In 1973 she was appointed University Lecturer, a post which was associated with Somerville College, Oxford. She became an Additional Fellow of the college and the Janet Vaughan Lecturer. She was now able to expand her team of graduate students and post-doctoral researchers. The phosphorylase work developed and by 1978 the team had discovered its structure and were able to work on its biological control properties. Glycogen phosphorylase is found in muscle, where it mobilises the energy store of glycogen, providing fuel which sustains muscle contraction. In resting muscle the enzyme is inactive, which prevents wasteful degradation of the fuel, but in response to nervous or hormonal signals the enzyme is switched on almost simultaneously, becoming able to generate the energy supply. Her research was directed towards understanding the molecular basis of the biological properties of control and catalytic mechanism. Her team used the bright x-ray source generated at the Synchrotron Radiation Source at Daresbury, which provided data that could not be obtained with the home source. She was David Phillips Professor in Molecular Biophysics, University of Oxford, in 1990–2007.
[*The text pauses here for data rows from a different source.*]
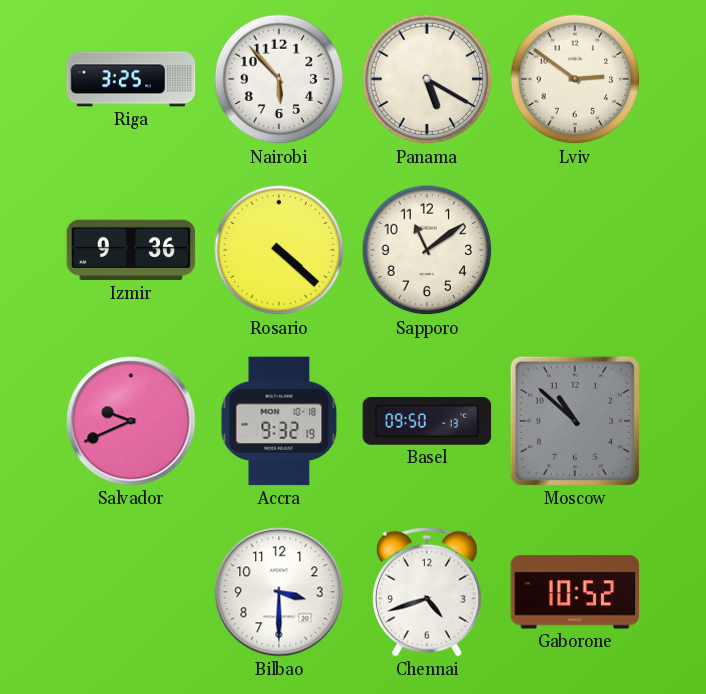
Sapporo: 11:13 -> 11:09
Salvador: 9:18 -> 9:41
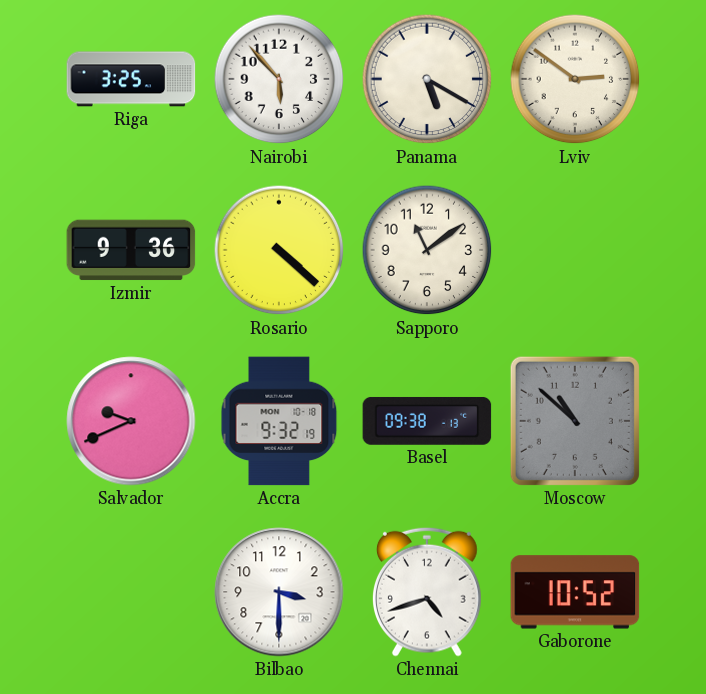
Basel: 09:50 -> 09:38
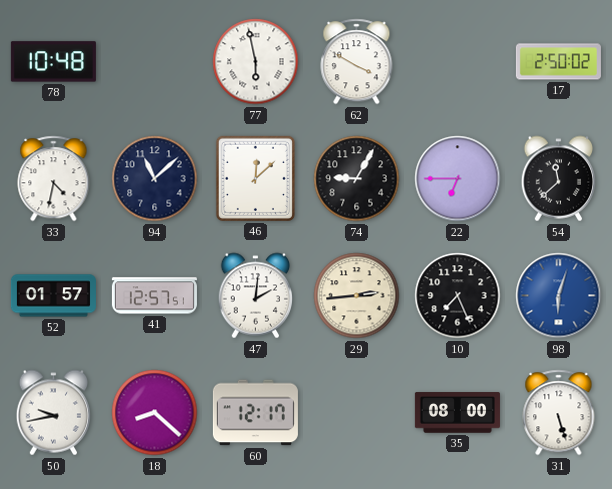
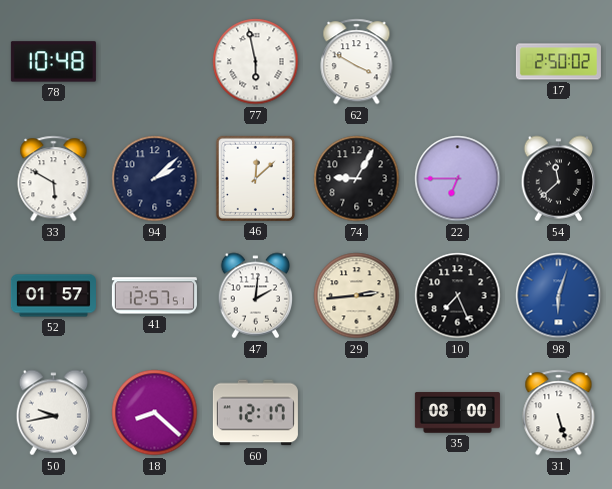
33: 4:32 -> 5:50
94: 11:08 -> 2:08
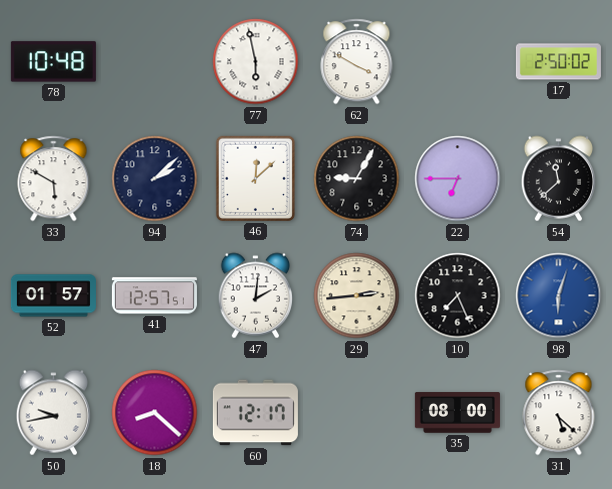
31: 5:27 -> 5:22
Johnson's lab at Oxford solved and studied many other protein structures, and she is a depositor on 100 PDB entries including many forms of glycogen phosphorylase and of cell cycle CDK/cyclin complexes As well as carrying out cutting-edge research, she nurtured numerous careers, training a generation of crystallographers in Oxford who themselves now train future leaders across the world. Together with Tom Blundell, she wrote an influential textbook on protein crystallography. She was Director of Life Sciences at Diamond Light Source, 2003–2008, and was a Fellow of Diamond Light Source, 2008–2012. Diamond Light Source is the UK's national synchrotron facility at Harwell, Oxfordshire.

===Honours===
She was appointed Dame Commander of the Order of the British Empire (DBE) in 2003. She was a Fellow of Corpus Christi College, Oxford and an Honorary Fellow of Somerville College, Oxford. She received a number of honorary degrees, including: Hon DSc University of St Andrews, 1992; Hon DSc University of Bath, 2004; Hon DSc Imperial College London, 2009; Hon DSc University of Cambridge, 2010. She was elected a Fellow of the Royal Society (FRS) in 1990; an Associate Fellow of the Third World Academy of Science, 2000; a Foreign Associate of the US National Academy of Sciences, 2011.

==Personal life==
Louise Napier Johnson was born on 26 September 1940 at South Bank Nursing Home, Worcester, as the second of three daughters of George Edmund Johnson (1904–1992), a wool broker then serving in the Royal Air Force, and his wife, Elizabeth Minna, née King (1914–1992). The family was living at White Cottage, Rushwick, near Worcester, at the time.

Johnson married the Pakistani theoretical physicist Abdus Salam in 1968. He later shared the Nobel Prize for Physics in 1979 for his work on electroweak unification. They had two children: a son born in 1974 and a daughter born in 1982. Johnson's husband died in 1996. She died on 25 September 2012 in Cambridge, England, one day before her 72nd birthday.